In Germany, in contrast to the U.S. system, private insurers do not have freedom to contract selectively, therefore excluding choice of provider and of payment. Rather, the private insurers have to contract with every health care provider and the payment schedule is set by government ordinance. Therefore, the health policy debate often focuses on the possible advantages of selective contracting and payment flexibility, such as better quality of health care.

Conclusion

It becomes clear that in both countries, healthy competition in the health care sector is far from being established and functioning: While the German health care system relies on collective contracts and state control of pricing, the U.S. health care system seems to be lacking efficient competition as well as state control of the insurers’ and health care providers’ power. This results in a very costly health care system and low health care quality.

Of course, freedom of contract alone cannot guarantee healthy competition; effective anti-trust and market structure control is at least one important factor to consider. Deeper analysis of the health care delivery process in the U.S. and the interplay between market structure, prices, and quality outcomes can be very interesting for the reform debate in Germany.

If the current systems’ incentives do not allow for competition on behalf of the consumers, it is worthwhile to think about possible market-based alternatives for a re-organization of health care. The positive effects of competition are cost-saving behavior and consumer-oriented product design. As both countries’ health care systems lack conditions for healthy competition, it is too early to conclude that competition in health care cannot work out. It is also too early to give up the idea of improving resource allocation in health care by competitive market structure at the benefit of all persons needing health care.

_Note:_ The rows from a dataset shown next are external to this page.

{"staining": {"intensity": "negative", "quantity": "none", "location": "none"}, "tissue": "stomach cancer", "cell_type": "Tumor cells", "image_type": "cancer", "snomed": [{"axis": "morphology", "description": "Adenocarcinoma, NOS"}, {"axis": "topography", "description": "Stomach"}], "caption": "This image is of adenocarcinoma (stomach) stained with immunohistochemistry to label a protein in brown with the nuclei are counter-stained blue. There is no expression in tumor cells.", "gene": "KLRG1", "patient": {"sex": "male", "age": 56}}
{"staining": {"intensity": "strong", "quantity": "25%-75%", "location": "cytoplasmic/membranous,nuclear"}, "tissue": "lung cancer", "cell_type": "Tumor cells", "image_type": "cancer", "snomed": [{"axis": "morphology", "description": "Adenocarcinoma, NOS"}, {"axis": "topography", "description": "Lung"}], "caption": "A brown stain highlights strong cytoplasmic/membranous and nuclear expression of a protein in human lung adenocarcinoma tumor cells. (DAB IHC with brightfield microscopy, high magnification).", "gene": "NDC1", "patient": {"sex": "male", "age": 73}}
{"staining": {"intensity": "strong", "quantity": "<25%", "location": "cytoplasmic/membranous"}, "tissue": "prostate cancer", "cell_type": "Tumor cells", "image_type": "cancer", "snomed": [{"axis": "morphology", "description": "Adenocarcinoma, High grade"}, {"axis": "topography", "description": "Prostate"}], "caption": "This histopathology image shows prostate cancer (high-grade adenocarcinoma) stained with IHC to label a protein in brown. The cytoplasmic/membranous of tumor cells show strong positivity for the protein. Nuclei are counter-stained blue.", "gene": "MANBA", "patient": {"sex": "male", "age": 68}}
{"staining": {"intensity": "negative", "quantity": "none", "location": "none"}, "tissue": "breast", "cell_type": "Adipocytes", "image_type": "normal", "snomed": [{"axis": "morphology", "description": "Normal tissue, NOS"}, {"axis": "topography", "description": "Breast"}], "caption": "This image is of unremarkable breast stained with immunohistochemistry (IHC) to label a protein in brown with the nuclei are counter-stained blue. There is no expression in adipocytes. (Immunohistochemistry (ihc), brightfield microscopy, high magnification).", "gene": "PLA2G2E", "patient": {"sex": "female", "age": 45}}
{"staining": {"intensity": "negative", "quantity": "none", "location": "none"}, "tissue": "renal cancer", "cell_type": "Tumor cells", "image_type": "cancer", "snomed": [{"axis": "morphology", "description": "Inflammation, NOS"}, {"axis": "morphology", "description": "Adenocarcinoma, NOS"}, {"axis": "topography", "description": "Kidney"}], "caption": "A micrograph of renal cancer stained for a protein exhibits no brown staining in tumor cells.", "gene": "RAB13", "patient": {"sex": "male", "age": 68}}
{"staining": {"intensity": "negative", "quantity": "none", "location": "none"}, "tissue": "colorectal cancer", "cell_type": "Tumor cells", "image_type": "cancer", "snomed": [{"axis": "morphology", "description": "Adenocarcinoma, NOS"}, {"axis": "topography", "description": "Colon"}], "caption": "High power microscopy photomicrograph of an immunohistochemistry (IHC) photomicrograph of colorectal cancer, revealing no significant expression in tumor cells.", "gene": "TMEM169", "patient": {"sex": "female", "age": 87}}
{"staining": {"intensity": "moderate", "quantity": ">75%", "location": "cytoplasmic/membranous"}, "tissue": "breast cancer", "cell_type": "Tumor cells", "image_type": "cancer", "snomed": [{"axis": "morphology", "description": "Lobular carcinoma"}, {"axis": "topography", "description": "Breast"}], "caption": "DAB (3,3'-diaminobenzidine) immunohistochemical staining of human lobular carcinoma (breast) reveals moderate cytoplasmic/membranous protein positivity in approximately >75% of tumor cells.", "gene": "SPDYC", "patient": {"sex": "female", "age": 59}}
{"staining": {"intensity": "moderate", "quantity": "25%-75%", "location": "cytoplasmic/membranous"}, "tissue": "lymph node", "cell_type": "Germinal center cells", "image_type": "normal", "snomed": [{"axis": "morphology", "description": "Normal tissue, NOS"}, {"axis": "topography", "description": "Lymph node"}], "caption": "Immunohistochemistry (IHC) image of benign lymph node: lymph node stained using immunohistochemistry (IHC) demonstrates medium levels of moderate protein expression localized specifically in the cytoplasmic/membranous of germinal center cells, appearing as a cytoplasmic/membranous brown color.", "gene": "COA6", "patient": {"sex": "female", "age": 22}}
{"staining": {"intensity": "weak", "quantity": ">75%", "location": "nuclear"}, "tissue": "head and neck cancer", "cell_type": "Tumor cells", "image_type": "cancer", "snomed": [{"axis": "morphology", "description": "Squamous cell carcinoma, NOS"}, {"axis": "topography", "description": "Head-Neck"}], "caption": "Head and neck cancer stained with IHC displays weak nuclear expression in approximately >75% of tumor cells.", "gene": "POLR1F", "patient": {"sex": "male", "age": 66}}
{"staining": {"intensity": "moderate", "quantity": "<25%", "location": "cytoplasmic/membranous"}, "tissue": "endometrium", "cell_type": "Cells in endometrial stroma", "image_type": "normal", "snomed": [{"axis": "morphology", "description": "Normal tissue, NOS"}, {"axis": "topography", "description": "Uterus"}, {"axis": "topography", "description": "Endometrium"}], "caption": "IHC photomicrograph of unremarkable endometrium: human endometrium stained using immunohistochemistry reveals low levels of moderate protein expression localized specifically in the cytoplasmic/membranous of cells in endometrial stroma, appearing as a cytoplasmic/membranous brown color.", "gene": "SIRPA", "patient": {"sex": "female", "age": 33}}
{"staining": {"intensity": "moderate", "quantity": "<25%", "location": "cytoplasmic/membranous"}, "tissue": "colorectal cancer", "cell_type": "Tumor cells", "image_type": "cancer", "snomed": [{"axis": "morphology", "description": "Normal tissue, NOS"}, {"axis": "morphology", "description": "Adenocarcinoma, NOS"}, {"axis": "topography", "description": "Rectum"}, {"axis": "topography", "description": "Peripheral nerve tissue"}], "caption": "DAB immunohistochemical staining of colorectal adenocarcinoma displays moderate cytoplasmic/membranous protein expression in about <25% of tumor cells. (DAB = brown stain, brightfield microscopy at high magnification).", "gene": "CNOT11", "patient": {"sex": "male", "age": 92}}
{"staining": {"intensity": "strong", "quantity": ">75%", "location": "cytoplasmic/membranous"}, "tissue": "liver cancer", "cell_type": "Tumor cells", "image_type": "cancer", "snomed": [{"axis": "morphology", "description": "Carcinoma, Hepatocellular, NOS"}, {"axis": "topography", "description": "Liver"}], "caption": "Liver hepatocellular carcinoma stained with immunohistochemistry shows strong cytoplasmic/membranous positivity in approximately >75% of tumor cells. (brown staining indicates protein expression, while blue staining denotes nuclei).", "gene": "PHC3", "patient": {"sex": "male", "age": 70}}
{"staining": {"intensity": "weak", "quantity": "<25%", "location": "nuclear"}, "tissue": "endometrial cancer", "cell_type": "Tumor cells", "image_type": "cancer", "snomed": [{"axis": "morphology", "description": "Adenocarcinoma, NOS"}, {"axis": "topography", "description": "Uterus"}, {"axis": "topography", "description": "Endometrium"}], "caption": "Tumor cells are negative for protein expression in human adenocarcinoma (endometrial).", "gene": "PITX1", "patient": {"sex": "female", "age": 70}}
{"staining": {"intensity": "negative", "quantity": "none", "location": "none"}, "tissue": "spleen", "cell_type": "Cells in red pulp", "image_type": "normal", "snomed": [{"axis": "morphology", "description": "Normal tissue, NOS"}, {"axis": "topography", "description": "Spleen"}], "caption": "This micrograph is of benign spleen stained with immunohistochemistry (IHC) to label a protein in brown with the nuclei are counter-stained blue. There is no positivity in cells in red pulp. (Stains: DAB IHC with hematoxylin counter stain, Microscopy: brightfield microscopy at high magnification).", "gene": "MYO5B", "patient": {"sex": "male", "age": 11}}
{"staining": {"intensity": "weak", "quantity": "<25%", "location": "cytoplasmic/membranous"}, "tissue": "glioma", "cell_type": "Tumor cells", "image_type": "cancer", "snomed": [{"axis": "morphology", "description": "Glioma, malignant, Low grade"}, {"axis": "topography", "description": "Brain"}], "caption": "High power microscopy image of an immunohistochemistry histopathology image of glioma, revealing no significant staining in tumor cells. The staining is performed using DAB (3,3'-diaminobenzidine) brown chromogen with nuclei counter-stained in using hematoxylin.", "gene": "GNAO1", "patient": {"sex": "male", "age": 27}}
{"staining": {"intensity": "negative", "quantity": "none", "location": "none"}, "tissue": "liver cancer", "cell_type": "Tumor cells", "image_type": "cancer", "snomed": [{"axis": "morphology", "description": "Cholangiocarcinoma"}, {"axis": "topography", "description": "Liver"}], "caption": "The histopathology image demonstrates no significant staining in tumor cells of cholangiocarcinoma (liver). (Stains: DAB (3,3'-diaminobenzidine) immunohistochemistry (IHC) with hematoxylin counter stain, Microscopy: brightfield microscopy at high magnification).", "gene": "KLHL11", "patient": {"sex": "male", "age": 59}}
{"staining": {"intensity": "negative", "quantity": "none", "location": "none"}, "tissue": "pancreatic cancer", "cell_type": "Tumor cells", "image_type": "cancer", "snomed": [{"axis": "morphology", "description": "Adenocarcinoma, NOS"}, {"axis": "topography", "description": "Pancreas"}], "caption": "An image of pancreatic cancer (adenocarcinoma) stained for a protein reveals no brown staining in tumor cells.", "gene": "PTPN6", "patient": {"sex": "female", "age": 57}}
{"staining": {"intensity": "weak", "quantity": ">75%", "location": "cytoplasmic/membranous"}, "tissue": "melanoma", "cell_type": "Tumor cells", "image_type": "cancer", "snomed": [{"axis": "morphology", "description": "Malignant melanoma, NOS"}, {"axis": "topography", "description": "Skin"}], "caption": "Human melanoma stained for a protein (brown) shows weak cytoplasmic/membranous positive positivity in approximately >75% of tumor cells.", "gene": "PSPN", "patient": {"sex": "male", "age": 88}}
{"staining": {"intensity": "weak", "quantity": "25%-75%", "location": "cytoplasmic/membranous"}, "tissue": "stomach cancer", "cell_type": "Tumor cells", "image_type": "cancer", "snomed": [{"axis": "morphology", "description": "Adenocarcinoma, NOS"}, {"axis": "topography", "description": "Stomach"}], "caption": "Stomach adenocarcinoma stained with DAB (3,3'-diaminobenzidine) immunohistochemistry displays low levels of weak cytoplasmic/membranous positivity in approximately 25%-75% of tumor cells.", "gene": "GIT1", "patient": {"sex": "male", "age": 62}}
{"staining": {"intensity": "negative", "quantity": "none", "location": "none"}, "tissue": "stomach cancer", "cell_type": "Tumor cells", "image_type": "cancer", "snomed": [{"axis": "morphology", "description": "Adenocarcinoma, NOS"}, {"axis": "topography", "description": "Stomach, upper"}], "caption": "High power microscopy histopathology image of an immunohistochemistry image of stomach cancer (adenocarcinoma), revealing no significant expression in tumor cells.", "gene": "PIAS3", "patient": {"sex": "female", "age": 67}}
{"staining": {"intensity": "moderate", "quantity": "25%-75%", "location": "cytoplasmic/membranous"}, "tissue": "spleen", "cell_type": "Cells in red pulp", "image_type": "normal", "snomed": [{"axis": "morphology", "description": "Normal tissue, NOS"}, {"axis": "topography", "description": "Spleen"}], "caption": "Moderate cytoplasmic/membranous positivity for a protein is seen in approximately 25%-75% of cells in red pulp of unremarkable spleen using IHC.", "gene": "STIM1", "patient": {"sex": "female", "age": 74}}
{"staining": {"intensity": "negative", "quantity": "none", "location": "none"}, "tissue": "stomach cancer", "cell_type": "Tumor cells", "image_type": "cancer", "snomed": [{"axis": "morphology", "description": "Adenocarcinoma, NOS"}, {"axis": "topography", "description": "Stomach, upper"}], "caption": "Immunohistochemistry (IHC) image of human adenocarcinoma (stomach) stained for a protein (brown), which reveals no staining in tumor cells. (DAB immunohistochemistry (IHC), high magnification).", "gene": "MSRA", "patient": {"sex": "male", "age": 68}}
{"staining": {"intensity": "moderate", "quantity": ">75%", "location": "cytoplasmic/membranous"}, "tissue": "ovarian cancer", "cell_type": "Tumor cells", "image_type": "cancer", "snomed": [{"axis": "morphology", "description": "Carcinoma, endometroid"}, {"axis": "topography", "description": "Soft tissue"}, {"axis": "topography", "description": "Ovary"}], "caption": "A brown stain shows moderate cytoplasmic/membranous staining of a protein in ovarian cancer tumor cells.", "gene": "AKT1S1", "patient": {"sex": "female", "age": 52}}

Ines Läufer is a Research Assistant at the Institute for Economic Policy at the University of Cologne.  She was a DAAD/AGI Fellow in February and March 2013.


[1] Dirk Göpffarth, Access, Quality, and Affordability in Health Care in German and the United States, AGI Policy Report no. 51 (Washington, DC: American-German Institute, 2012).
[2] American Academy of Actuaries, “The Individual Medical Insurance Market: A guide for policymakers,” Issue Brief (October 2008).
[3] Mark Pauly, Allison Percy, and Bradley Herring, “Individual versus job-based health insurance: weighing the pros and cons,” Health Affairs 18:6 (1999).
[4] Dirk Göpffarth, Access, Quality, and Affordability in Health Care in German and the United States, AGI Policy Report no. 51 (Washington, DC: American-German Institute, 2012).
[5] David Balto, “Obama’s healthcare trust busting,” USNews.com, 15 April 2012,  http://www.usnews.com/opinion/blogs/economic-intelligence/2012/10/19/obamas-healthcare-trust-busting.
[6] Steven Brill, (2013): “Why medical bills are killing us,” Time Magazine, 4 March 2013; Julie Appleby, Julie (2012): “Higher prices charged by hospitals, other providers, drove health spending during downtown,” Kaiser Health News, 21 May 2012, http://www.kaiserhealthnews.org/Stories/2012/May/21/higher-health-care-prices-hospitals.aspx; Robert A. Berenson, et.al., “The growing power of some providers to win steep payment increases from insurers suggests policy remedies may be needed,” Health Affairs 31:5 (2012).

The views expressed are those of the author(s) alone. They do not necessarily reflect the views of the American-German Institute.